From a portfolio perspective, Bitcoin is arguably a risk asset. On the other hand, it’s an asset with a particularly compelling set of investment characteristics such as hard-cap supply, scarcity, verifiability, and censorship-resistance that are perceived favorably by investors in light of the monetary and fiscal concerns mentioned above. In his analysis of potential inflation hedges, legendary hedge fund investor Paul Tudor Jones put it like this: “the best profit-maximizing strategy is to own the fastest horse”, adding that “my bet is it will be Bitcoin”. In a subsequent interview, he revealed that he has almost two percent of his assets in Bitcoin.

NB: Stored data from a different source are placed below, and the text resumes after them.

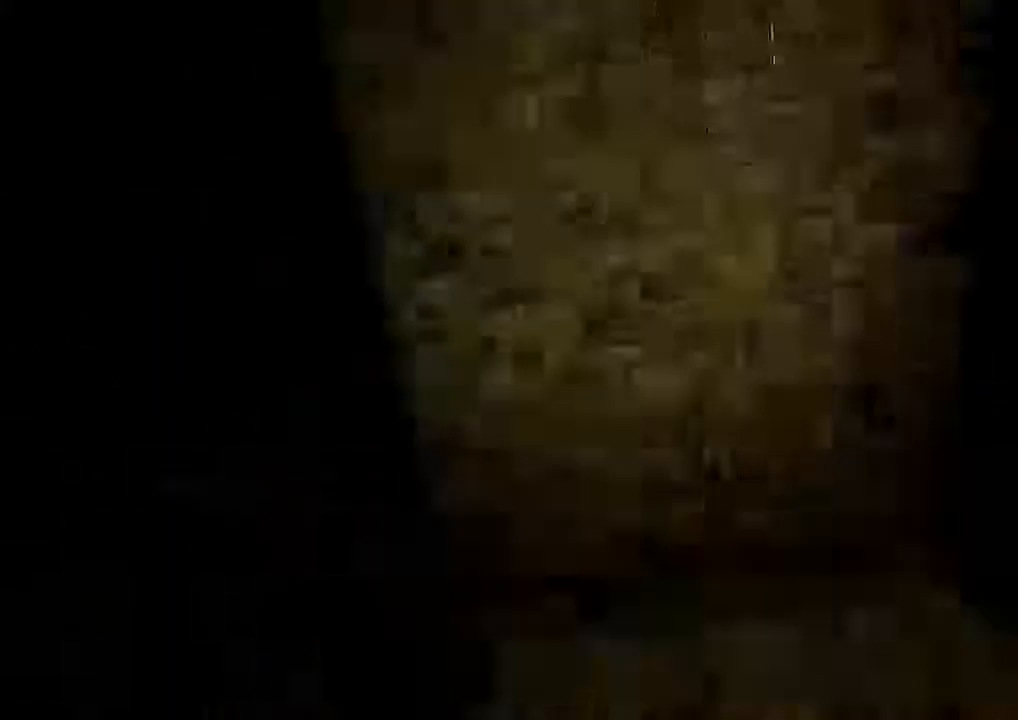
{"keys": ["a", "shift", "w"], "mouse": [], "events": [[34, "a", "down"], [34, "space", "up"]]}
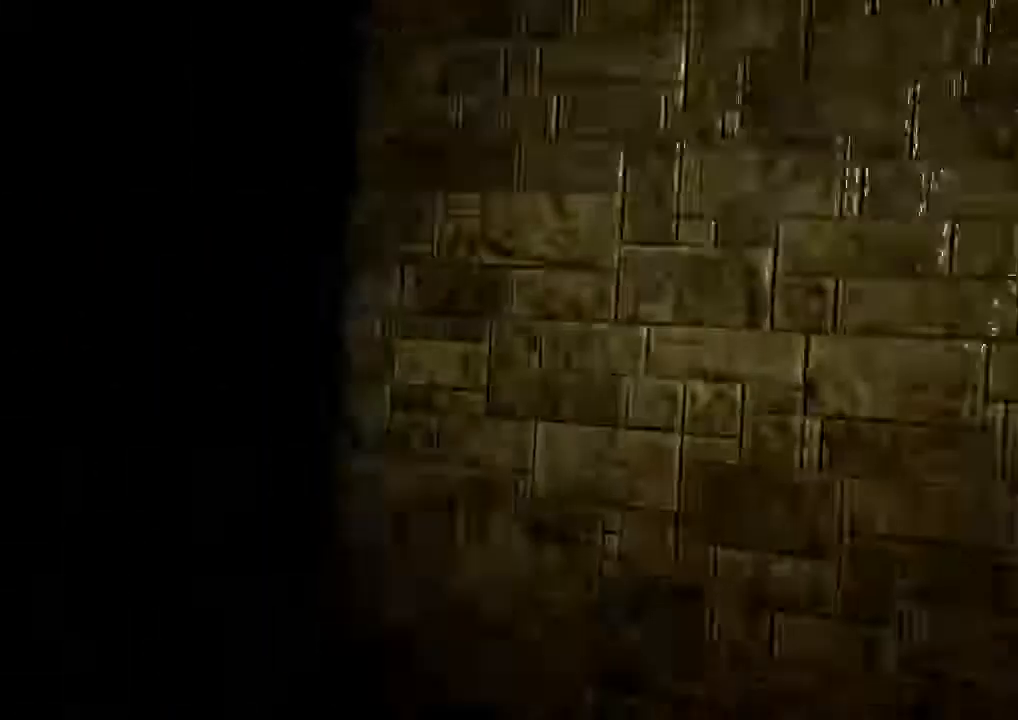
{"keys": ["shift", "w"], "mouse": [], "events": [[100, "a", "up"], [300, "mouse_right", "down"], [434, "mouse_right", "up"]]}
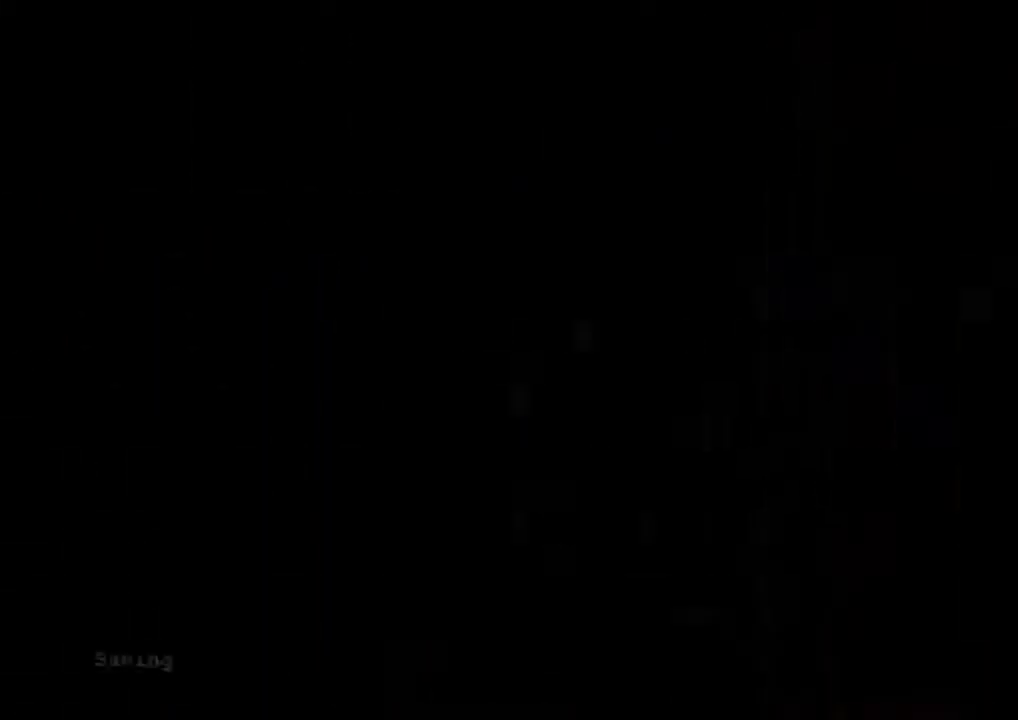
{"keys": ["shift", "w"], "mouse": ["right"], "events": [[500, "mouse_right", "down"]]}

Institutional interest has also been reflected in Grayscales’s rapidly growing GBTC Bitcoin Trust with $4.7bn in AUM — still the only way for most institutional investors to get exposure to Bitcoin. Investor demand is partly underlined by a hefty premium in the order of 20% against the market value of the underlying BTC. In fact, the Bitcoin Trust has been growing so fast that it outpaced the total amount of bitcoins mined during some weeks. On the back of strong investor appetite, the firm has recently launched a TV commercial that runs on CNBC, Fox Business and MSNBC, among others. Elsewhere, both cash-settled bitcoin futures volumes on the Chicago Mercantile Exchange and their physically-settled counterparts at NYSE-owned Bakkt hit all-time highs in August.
Bitcoin has also found its way into corporate balance sheets. MicroStrategy, a $1.2 billion company listed on Nasdaq, decided to diversify their assets to include Bitcoin on the grounds that it “is a dependable store of value and an attractive investment asset with more long-term appreciation potential than holding cash”. The extent of the move — the company bought 21,454 BTC worth $250 million — took many a market participant by surprise. The Bitcoin community on Twitter was quick to point out that given Bitcoin’s 21 million supply cap, less than 1,000 corporate treasurers could pursue a similar strategy, with the actual number being far lower.
Although evidence is mounting that the next bull market might be triggered on the back of institutional interest in Bitcoin - unlike the 2017 rally which was largely fueled by millions of individuals buying Bitcoin for the first time — retail investors are unlikely to take a backseat during the next runup. The appeal of Bitcoin to the millennial demographic, that is, people born in the early 1980s to the early 2000s, is probably on par with gold. In a recent note, JP Morgan strategists wrote that there seems to be a generational divide when it comes to retail investors’ favorite alternative assets, inferring that “the older cohorts prefer gold while the younger cohorts prefer bitcoin.” Case in point: Square’s Cash App swung to another record quarter in 2Q20 with Bitcoin purchases up by 150% against the previous quarter.
From a multi-asset strategy angle, omitting Bitcoin entirely might carry with it a disproportionate risk. This cannot be overstated. In a recent paper on wealth inequality and Bitcoin, Trammell Ventures’ Christopher Calicott concludes as follows: “I would challenge an investor to clearly articulate one’s rationale for no bitcoin allocation, and if that’s the decision, to write it down or discuss the decision with the investment committee”.